The Ins and Outs of Car Repossession

With the economy being in recession for most countries, repossession of vehicles is becoming more and more prevalent. People are struggling to keep up with their payments and the cars are being taken back by the lender.

When can a car be repossessed?

A car can be repossessed when the payments are not kept up to date. This is mainly when cars have been bought of hire purchases. This is when you have a monthly payment for a car and after a certain time period, the car will become yours, but whilst you are still making the payments, the car is still the property of the lender and you are essentially hiring it from them.

With this type of purchase, the lender can repossess the car without a court order if you have paid less than one third of the value of the loan for the car. They can't do this without a court order if you are near the end of the loan period when you run into money troubles.

What is a repossession?

This is where most people get mixed up about what constitutes a repossession. The lender cannot just turn up on your doorstep, enter the premises and then take the car. This would be breaking and entering and theft. They have to have your consent to take the vehicle. If you are having money problems anyway, you might be happy giving your consent.
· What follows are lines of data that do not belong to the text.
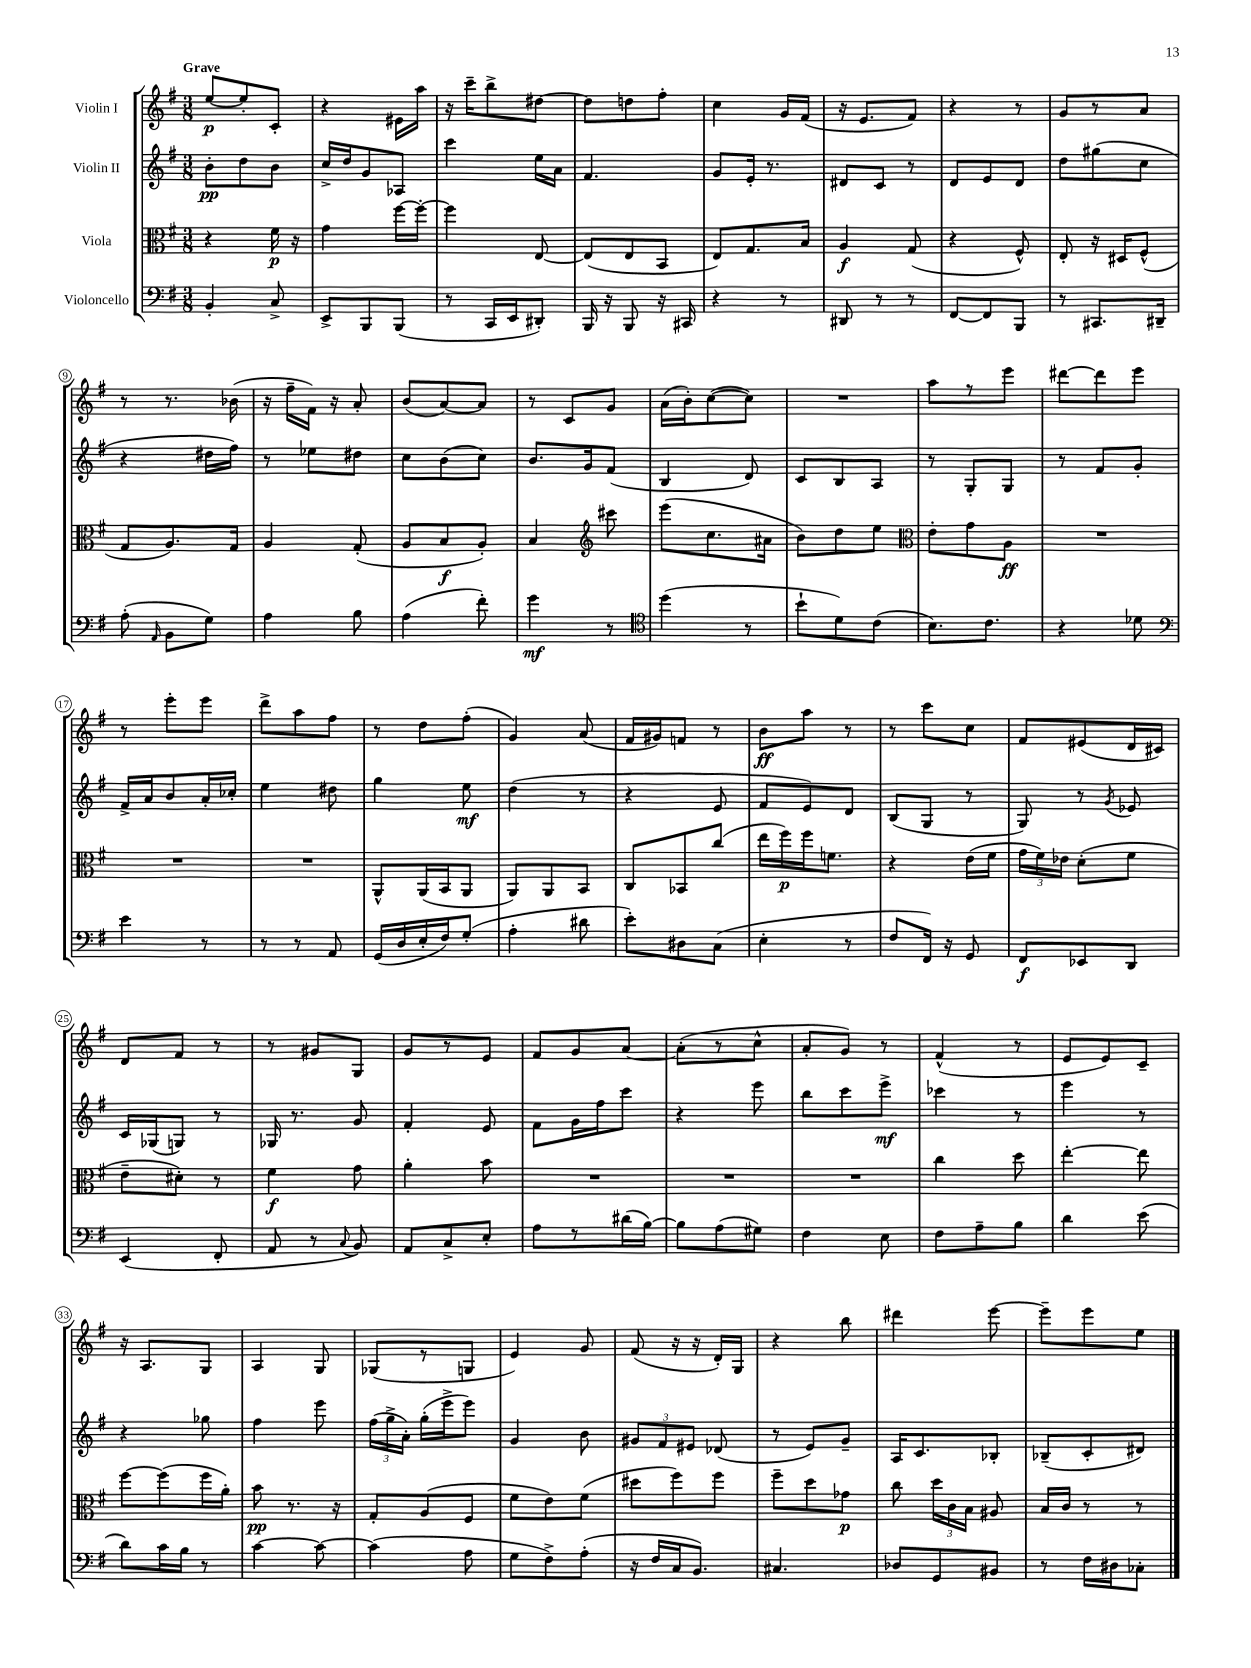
<<
\new StaffGroup <<
\new Staff = "s0" \with { instrumentName = "Violin I" } {
    \clef treble \key g \major \numericTimeSignature \time 3/8 \tempo "Grave"
    \autoBeamOff e''8[~\p e''8-. c'8]-. |
    r4 eis'16[ a''16] |
    r16 c'''16[-- b''8-> dis''8]~ |
    dis''8[ d''8 fis''8]-. |
    c''4 g'16[ fis'16]( |
    r16 e'8.[ fis'8]) |
    r4 r8 |
    g'8[ r8 a'8] |
    r8 r8. bes'16( |
    r16 fis''16[-- fis'16]) r16 a'8-. |
    b'8[( a'8~) a'8] |
    r8 c'8[ g'8] |
    a'16[( b'16-.) c''8~( c''8]) |
    R4. |
    a''8[ r8 e'''8] |
    dis'''8[~ dis'''8 e'''8] |
    r8 e'''8[-. e'''8] |
    d'''8[-> a''8 fis''8] |
    r8 d''8[ fis''8]-.( |
    g'4) a'8( |
    fis'16[ gis'16) f'8] r8 |
    b'8[\ff a''8] r8 |
    r8 c'''8[ c''8] |
    fis'8[ eis'8( d'16 cis'16]) |
    d'8[ fis'8] r8 |
    r8 gis'8[ g8] |
    g'8[ r8 e'8] |
    fis'8[ g'8 a'8]~ |
    a'8[-.( r8 c''8]-^ |
    a'8[-. g'8]) r8 |
    fis'4-^( r8 |
    e'8[ e'8) c'8]-- |
    r16 a8.[ g8] |
    a4 g8 |
    ges8[( r8 g8] |
    e'4) g'8 |
    fis'8( r16 r16 d'16[-.) g16] |
    r4 b''8 |
    dis'''4 e'''8~ |
    e'''8[-- e'''8 e''8] \bar "|." |
}
\new Staff = "s1" \with { instrumentName = "Violin II" } {
    \clef treble \key g \major \numericTimeSignature \time 3/8
    \autoBeamOff b'8[-.\pp d''8 b'8] |
    c''16[-> d''16 g'8 aes8] |
    c'''4 e''16[ a'16] |
    fis'4. |
    g'8[ e'16]-. r8. |
    dis'8[ c'8] r8 |
    d'8[ e'8 d'8] |
    d''8[ gis''8( c''8] |
    r4 dis''16[ fis''16]) |
    r8 ees''8[ dis''8] |
    c''8[ b'8( c''8]) |
    b'8.[ g'16 fis'8]( |
    b4 d'8) |
    c'8[ b8 a8] |
    r8 g8[-. g8] |
    r8 fis'8[ g'8]-. |
    fis'16[-> a'16 b'8 a'16-. ces''16]-. |
    e''4 dis''8 |
    g''4 e''8\mf |
    d''4( r8 |
    r4 e'8 |
    fis'8[ e'8) d'8] |
    b8[( g8] r8 |
    g8) r8 \acciaccatura { g'8 } ees'8 |
    c'16[ ges16( g8]) r8 |
    ges16 r8. g'8 |
    fis'4-. e'8 |
    fis'8[ g'16 fis''16 c'''8] |
    r4 e'''8 |
    b''8[ c'''8 e'''8]->\mf |
    ces'''4 r8 |
    e'''4 r8 |
    r4 ges''8 |
    fis''4 e'''8 |
    \tuplet 3/2 { fis''16[( g''16-> a'16]-.) } g''16[-.( e'''16-> e'''8]) |
    g'4 b'8 |
    \tuplet 3/2 { gis'8[ fis'8 eis'8] } des'8( |
    r8 e'8[) g'8]-- |
    a16[ c'8. bes8]-. |
    bes8[--( c'8-. dis'8]) \bar "|." |
}
\new Staff = "s2" \with { instrumentName = "Viola" } {
    \clef alto \key g \major \numericTimeSignature \time 3/8
    \autoBeamOff r4 fis'16\p r16 |
    g'4 fis''16[~ fis''16]~-. |
    fis''4 e8~ |
    e8[( e8 b,8] |
    e8[) g8. b16] |
    a4\f g8( |
    r4 fis8-^) |
    e8-. r16 dis16[ fis8]-^( |
    g8[ a8.) g16] |
    a4 g8-.( |
    a8[ b8\f a8]-.) |
    b4 \clef treble cis'''8 |
    e'''8[( c''8. ais'16] |
    b'8[) d''8 e''8] |
    \clef alto e'8[-. g'8 a8]\ff |
    R4. |
    R4. |
    R4. |
    a,8[-^ a,16( b,16 a,8] |
    a,8[) a,8 b,8] |
    c8[ bes,8 c''8]( |
    e''16[ fis''16\p) fis''16 f'8.] |
    r4 e'16[( fis'16] |
    \tuplet 3/2 { g'16[ fis'16) ees'16] } d'8[-.( fis'8] |
    e'8[-- dis'8]-.) r8 |
    fis'4\f g'8 |
    a'4-. b'8 |
    R4. |
    R4. |
    R4. |
    c''4 d''8 |
    e''4~-. e''8 |
    fis''8[~ fis''8( fis''16 a'16]-.) |
    b'8\pp r8. r16 |
    g8[-. a8( fis8] |
    fis'8[ e'8) fis'8]( |
    dis''8[ fis''8) fis''8] |
    fis''8[-- d''8 ges'8]\p |
    c''8 \tuplet 3/2 { d''16[ c'16 b16] } ais8 |
    b16[ c'16] r8 r8 \bar "|." |
}
\new Staff = "s3" \with { instrumentName = "Violoncello" } {
    \clef bass \key g \major \numericTimeSignature \time 3/8
    \autoBeamOff b,4-. c8-> |
    e,8[-> b,,8 b,,8]( |
    r8 c,16[ e,16 dis,8]-.) |
    b,,16 r16 b,,8 r16 cis,16 |
    r4 r8 |
    dis,8 r8 r8 |
    fis,8[~ fis,8 b,,8] |
    r8 cis,8.[ dis,16]-- |
    a8-.( \grace { a,16 } b,8[ g8]) |
    a4 b8 |
    a4( fis'8-.) |
    g'4\mf r8 |
    \clef tenor d''4( r8 |
    b'8[-! d'8) c'8]( |
    b8.[) c'8.] |
    r4 des'8 |
    \clef bass e'4 r8 |
    r8 r8 a,8 |
    g,16[( d16 e16-. fis16) g8]-.( |
    a4-. dis'8 |
    e'8[-.) dis8 c8]( |
    e4-. r8 |
    fis8[ fis,16]) r16 g,8 |
    fis,8[\f ees,8 d,8] |
    e,4( fis,8-. |
    a,8 r8 \appoggiatura { c8 } b,8) |
    a,8[ c8-> e8]-. |
    a8[ r8 dis'16( b16]~) |
    b8[ a8( gis8]) |
    fis4 e8 |
    fis8[ a8-- b8] |
    d'4 e'8( |
    d'8[) c'16 b16] r8 |
    c'4~ c'8~ |
    c'4( a8 |
    g8[ fis8->) a8]-.( |
    r16 fis16[ c16 b,8.]) |
    cis4. |
    des8[ g,8 bis,8] |
    r8 fis16[ dis16 ces8]-. \bar "|." |
}
>>
>>
\layout { \context { \Score \override BarNumber.stencil = #(make-stencil-circler 0.1 0.3 ly:text-interface::print) } }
If you do not give consent, then the lender has to apply to the court for a default order and then a repossession order for them to legally take the vehicle.

What if you want to keep the vehicle?

If you are having money trouble, but you want to keep the vehicle, you can ask the lending company if they will give you some time to get some money together and carry on making the payments. This is at the lenders discretion and don't rely on this. They can refuse this and send you a default notice anyway.

You also have the option of contacting the lender and asking them for a reduction in payments. This way, you are still making some payments and you are not completely defaulting on the payments. You will still incur interest on this payments, so you need to discuss with the lender if the lesser payments will cover the interest as well, otherwise there is no point in making the payments.

Check your contract!

Before you do any of the above, you should check the contract and see how long you are actually tied into the hire purchase for and if there are any "get out" clauses. There may be a clause where if you are made unemployed, you can just give the car back no questions asked.

If you are near the end of the contract anyway, you might have options for selling the car, paying the remainder of the loan off and then paying some other items off as well. This might be better for you in the long run because you won't default on the loan and it would affect your credit score.

When you are experiencing money problems, it will be a highly stressful time for you. It will be hard for you, but keep in mind there are options out there for you. You don't have to live in the constant worry that a bailiff is going to come knocking at your door. Do your research and try to remain calm.

If you are thinking about hiring a car and you know that you might come into money troubles in the future, it may be worth having a credit check done to see what items you actually own and what could be repossessed in the future.